Nel caso di recidiva scatteranno però provvedimenti ben più drastici come l’obbligo di firma in commissariato e addirittura la sorveglianza speciale, proprio come avviene per chi compie gravi reati. Si allarga la «rosa» dei comportamenti che consente l’emissione del Daspo e una norma inserita nel decreto impedirà — a chi ha subìto il provvedimento — di poter ottenere licenze di attività di merchandising legata alla propria squadra. È un modo per allontanare i capi delle tifoserie dai vertici dei club: accade spesso che la commercializzazione dei gadgets originali venga infatti affidata proprio a chi guida il tifo delle curve. Nel decreto sono previste modifiche al codice penale per aggravare le sanzioni in caso di frode sportiva e si è deciso di inserire un articolo che obbliga le società di ridurre l’ampiezza dei settori dello stadio in modo da consentire un controllo più serrato degli spalti.

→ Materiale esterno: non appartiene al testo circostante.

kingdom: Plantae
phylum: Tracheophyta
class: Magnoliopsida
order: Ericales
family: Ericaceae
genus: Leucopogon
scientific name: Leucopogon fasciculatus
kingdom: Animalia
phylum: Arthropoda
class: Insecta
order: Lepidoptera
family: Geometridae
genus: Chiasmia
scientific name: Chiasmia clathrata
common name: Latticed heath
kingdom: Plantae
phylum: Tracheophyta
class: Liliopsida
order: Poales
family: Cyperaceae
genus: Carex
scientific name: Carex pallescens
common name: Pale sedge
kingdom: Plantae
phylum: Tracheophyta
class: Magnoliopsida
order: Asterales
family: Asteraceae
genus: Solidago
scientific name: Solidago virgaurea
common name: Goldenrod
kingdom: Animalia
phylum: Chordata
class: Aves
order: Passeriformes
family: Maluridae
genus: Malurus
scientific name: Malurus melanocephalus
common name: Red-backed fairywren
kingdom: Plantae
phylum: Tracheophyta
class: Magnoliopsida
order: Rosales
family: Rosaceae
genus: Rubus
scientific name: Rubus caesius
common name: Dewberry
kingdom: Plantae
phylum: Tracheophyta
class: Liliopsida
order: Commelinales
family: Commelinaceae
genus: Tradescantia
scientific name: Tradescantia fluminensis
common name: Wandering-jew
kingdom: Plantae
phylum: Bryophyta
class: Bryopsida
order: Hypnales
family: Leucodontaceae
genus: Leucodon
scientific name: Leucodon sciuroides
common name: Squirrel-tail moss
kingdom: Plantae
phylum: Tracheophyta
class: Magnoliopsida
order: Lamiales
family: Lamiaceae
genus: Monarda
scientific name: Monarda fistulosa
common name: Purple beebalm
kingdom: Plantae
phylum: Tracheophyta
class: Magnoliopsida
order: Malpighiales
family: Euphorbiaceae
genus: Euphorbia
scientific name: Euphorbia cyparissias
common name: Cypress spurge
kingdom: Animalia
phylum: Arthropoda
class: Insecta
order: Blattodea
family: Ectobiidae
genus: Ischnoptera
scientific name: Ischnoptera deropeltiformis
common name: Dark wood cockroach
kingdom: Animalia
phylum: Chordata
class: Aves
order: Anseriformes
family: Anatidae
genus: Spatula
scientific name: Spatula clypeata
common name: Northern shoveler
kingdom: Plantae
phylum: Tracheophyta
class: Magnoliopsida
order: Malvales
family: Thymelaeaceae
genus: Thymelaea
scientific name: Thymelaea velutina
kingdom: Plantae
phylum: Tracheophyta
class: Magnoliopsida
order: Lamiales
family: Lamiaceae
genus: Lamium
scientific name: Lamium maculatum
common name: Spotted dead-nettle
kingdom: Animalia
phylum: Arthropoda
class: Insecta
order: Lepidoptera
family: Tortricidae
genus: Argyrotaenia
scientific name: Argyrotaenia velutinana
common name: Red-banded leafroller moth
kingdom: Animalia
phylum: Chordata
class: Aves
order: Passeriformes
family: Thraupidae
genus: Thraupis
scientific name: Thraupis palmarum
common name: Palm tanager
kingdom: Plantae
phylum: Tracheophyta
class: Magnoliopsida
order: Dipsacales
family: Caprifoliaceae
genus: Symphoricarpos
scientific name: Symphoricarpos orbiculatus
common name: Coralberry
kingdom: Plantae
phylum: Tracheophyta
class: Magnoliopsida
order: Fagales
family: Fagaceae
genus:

Il «codice rosso» Sarà il ministro dell’Interno, in caso di episodi gravi, a poter disporre il divieto di trasferta anche per diverse giornate di campionato. L’Osservatorio, che da questa mattina è affidato alla guida di un poliziotto esperto come Alberto Intini, valuterà ogni settimana l’indice di rischio degli incontri in una scala da 1 a 4 e in caso di valore più alto scatterà il «codice rosso» con la sospensione di ogni agevolazione per i tifosi, il divieto di giocare la sera e infine le porte chiuse. «Seguiremo — chiarisce Intini — quattro indicatori: la sicurezza dello stadio, i rapporti tra le due tifoserie, il comportamento di ogni tifoseria nella partita precedente, l’importanza del risultato. Negli incontri che riterremo più pericolosi potremo anche stabilire che l’ingresso degli ospiti nello stadio avvenga fino a due ore dal fischio di inizio, in modo da poter tenere sotto controllo la situazione interna, ma anche ciò che avviene all’esterno degli impianti». Fondamentale viene ritenuto il ruolo degli steward che dovranno seguire le tifoserie anche in trasferta.
Agevolazioni alle famiglie Si procede con la linea repressiva, ma si incentiva anche quella ricettiva. Le società dovranno prevedere sconti e agevolazioni per chi, dice Alfano, «vuole restituire dignità al calcio». E dunque dovranno attivare la «vendita di biglietti on line, anche attraverso smartphone e tablet proprio come già avviene per i treni, consentendo l’acquisto anche pochi minuti prima della partita e non come avviene adesso soltanto fino al giorno precedente ». È Intini a chiarire che «sarà incentivata al massimo la fidelizzazione alla squadra con riduzioni di prezzo per gli under 16 e gli over 60. Chi ha la tessera del tifoso e non ha alcun precedente può portare allo stadio altre due persone, anche se non sono possessori della tessera. Ci saranno «pacchetti » speciali per le famiglie e per gli stranieri. pur se allo stadio anche senza tessera del tifoso. Ancor più incisiva dovrà essere la lotta al razzismo «con un monitoraggio speciale alle interno delle tifoserie e e campagne di comunicazione che coinvolgeranno anche le scuole. Ma soprattutto con sanzioni pesanti nei confronti di chi non rispetta i codici».